My 5 Top Health Stories for 2009

An interview on CTV’s Canada AM on December 29, 2009.

Here are the stories.

1)      Obseity surgery can reverse type 2 diabetes for some

One of the wonders of science is how an action based on initial assumptions, hypotheses and theories can lead, at times, to unexpected and indeed beneficial consequences. When these consequences have the potential to affect the lives of millions of people, the research obviously takes on added significance.

The treatment of obesity via bariatric or gastric bypass surgery does help many to lose significant weight. Many of these people have type 2 diabetes. They have been either using insulin or a combination of oral medications to control the disease. However, the earlier the disease is diagnosed in a person’s life, the more likely they will suffer the myriad of cardiovascular and kidney complications among others. They believe that diabetes is a chronic, progressive incurable disease.

According to surgeon Dr. Richard Stubbs, this belief is wrong. He hypothesizes that type 2 diabetes is a disease of the gut and has evidence to substantiate the claim. Moreover, in diabetic patients who undergo gastric bypass, their type 2 diabetes disappears, in 6 days and never returns

  • Dr. Richard Stubbs, Upper GI Surgeon and Professor, Department of Pathology and Molecular Medicine, Director of the Wakefield Biomedical Research Unit at the University of Otago, Wellington, New Zealand

2)     Nanosuturing using light to stitch a wound

I am reminded of a scene from the science fiction movie Logan’s Run where a plastic surgeon uses a laser to cut the skin, makes the cosmetic change, and then seals the wound with a laser leaving no scar. Although this seemed an impossible feat of technology at the time, real science has edged closer to it.

Researchers at the Massachusetts General Hospital are using light to “stitch” surface wound openings back together. The process is called nanosuturing or photochemical tissue bonding.

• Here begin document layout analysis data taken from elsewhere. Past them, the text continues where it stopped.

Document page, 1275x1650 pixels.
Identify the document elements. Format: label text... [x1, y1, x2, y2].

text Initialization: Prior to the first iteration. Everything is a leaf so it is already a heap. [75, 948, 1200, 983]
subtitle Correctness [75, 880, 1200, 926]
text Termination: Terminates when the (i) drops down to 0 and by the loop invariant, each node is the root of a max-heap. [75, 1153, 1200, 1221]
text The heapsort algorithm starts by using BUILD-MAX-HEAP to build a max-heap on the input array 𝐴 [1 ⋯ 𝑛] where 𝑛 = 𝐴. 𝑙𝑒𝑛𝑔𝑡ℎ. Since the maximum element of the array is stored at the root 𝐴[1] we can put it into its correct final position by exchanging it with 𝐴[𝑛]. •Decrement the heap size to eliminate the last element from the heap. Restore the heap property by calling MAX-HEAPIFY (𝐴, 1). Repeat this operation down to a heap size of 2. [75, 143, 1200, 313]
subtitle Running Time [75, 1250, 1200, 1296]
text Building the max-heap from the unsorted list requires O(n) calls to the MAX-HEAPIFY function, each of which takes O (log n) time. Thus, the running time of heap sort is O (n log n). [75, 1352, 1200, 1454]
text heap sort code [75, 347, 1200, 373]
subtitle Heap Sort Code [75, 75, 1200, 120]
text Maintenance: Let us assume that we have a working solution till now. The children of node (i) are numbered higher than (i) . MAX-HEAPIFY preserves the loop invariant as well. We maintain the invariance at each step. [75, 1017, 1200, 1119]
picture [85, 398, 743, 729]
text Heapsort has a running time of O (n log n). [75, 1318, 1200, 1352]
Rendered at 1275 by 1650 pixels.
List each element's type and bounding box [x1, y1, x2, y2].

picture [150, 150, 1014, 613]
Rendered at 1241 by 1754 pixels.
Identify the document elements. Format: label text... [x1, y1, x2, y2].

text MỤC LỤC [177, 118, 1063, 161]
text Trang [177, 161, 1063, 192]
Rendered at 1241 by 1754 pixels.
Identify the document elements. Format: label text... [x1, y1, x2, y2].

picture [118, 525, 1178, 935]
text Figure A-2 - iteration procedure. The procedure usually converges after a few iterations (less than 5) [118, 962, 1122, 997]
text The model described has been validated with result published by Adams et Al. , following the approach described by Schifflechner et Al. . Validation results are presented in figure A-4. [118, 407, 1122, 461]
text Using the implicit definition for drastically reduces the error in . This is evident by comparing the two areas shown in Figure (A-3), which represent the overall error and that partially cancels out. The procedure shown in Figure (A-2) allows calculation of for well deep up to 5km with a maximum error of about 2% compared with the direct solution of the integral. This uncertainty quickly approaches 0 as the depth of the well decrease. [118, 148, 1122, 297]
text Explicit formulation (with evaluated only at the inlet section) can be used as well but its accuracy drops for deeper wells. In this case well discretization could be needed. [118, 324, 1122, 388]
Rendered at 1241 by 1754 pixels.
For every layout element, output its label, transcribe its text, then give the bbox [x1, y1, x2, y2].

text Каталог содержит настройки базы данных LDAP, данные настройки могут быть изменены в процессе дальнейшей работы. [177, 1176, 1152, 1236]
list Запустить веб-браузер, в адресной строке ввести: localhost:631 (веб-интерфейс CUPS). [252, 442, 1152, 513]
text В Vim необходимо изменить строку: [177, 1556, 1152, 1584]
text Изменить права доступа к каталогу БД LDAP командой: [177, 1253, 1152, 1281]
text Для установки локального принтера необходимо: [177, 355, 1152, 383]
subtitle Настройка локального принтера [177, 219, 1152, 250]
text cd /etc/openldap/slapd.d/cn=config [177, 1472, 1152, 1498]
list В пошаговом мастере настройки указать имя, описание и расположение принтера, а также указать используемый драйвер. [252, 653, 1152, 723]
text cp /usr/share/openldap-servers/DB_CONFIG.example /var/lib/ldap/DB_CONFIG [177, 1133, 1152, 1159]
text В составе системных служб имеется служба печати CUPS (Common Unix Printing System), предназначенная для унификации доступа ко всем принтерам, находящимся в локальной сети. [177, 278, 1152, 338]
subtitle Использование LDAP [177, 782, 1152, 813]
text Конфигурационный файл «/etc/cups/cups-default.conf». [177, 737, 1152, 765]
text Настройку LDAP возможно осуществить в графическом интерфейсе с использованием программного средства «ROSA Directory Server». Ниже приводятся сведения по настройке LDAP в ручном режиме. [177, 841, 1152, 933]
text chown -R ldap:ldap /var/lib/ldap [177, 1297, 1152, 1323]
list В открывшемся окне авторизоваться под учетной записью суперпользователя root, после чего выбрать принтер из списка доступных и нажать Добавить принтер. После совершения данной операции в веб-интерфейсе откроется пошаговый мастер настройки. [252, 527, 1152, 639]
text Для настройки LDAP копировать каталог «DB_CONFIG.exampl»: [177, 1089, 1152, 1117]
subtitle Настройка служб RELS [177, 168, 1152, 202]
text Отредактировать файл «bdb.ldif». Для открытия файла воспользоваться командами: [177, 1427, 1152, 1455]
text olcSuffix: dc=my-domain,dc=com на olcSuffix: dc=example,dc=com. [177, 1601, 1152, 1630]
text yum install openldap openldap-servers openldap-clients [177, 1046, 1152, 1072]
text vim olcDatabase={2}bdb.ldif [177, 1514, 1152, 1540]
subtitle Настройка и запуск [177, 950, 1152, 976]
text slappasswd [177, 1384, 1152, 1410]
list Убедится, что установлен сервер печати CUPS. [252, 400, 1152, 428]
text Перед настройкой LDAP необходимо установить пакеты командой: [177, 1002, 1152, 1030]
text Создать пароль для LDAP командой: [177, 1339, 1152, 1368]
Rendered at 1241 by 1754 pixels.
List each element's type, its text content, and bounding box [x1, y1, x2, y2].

  • Dr. Irene Kochevar, Ph.D., Professor of Chemistry and Dermatology at the Harvard Medical School Wellman Center for Photomedicine and Massachusetts General Hospital, Harvard Medical School

3)     Protein responsible for brain cell death after stroke

There are many branches of stroke research from prevention, emergency treatment, to rehabilitation technologies and therapies. When a person suffers a stroke, it is a race to try to minimize the death of brain cells that follow the initial damage and oxygen deprivation.

Scientists at the Krembil Neuroscience Centre, located at Toronto Western Hospital part of University Health Network, have learned in laboratory-based experiments, how to prevent the death of brain cells which would normally die within a few days after the brain is deprived of oxygen (stroke).

The findings were published in the September 8, 2009 online edition in the journal Nature Neuroscience.

  • Dr. Mike Tymianski, MD PhD FRCSC, Medical Director of the Neurovascular Therapeutics Program at the University Health Network.  Professor in the  Departments of Surgery and Physiology at University of Toronto and Senior Scientist at Toronto Western Hospital Research Institute

4)     Bacteriophages kill resistant bacterial infections

Pathogenic or disease-causing bacteria want to survive. To that end, they have complex mechanisms that will allow them, over time, to adapt and resist antibiotic treatments. The pace of new antibiotics being introduced into the market is slowing and other approaches are needed to help fighting difficult to treat infections.

A study by researchers at University College London Ear Institute to be published in the journal Clinical Otolaryngology uses a virus that destroys bacteria. These viruses are called bacteriophages.

  • Dr. Anthony (Tony) Wright, Emeritus Professor of Otolaryngology, UCL Ear Institute

5)    The Zamboni theory on MS and the Liberation Treatment

CTV’s W5 and medical specialist Avis Favaro reported on this finding earlier this year.. This theory contends that multiple sclerosis patients suffer from blockages in the veins in their necks or the azygous vein down their spine that cause blood to reflux back into the brain and leave the deposits of iron that mark MS.

Zamboni has also found that angioplasty to open these clogged veins can lead to remissions in MS symptoms in some patients.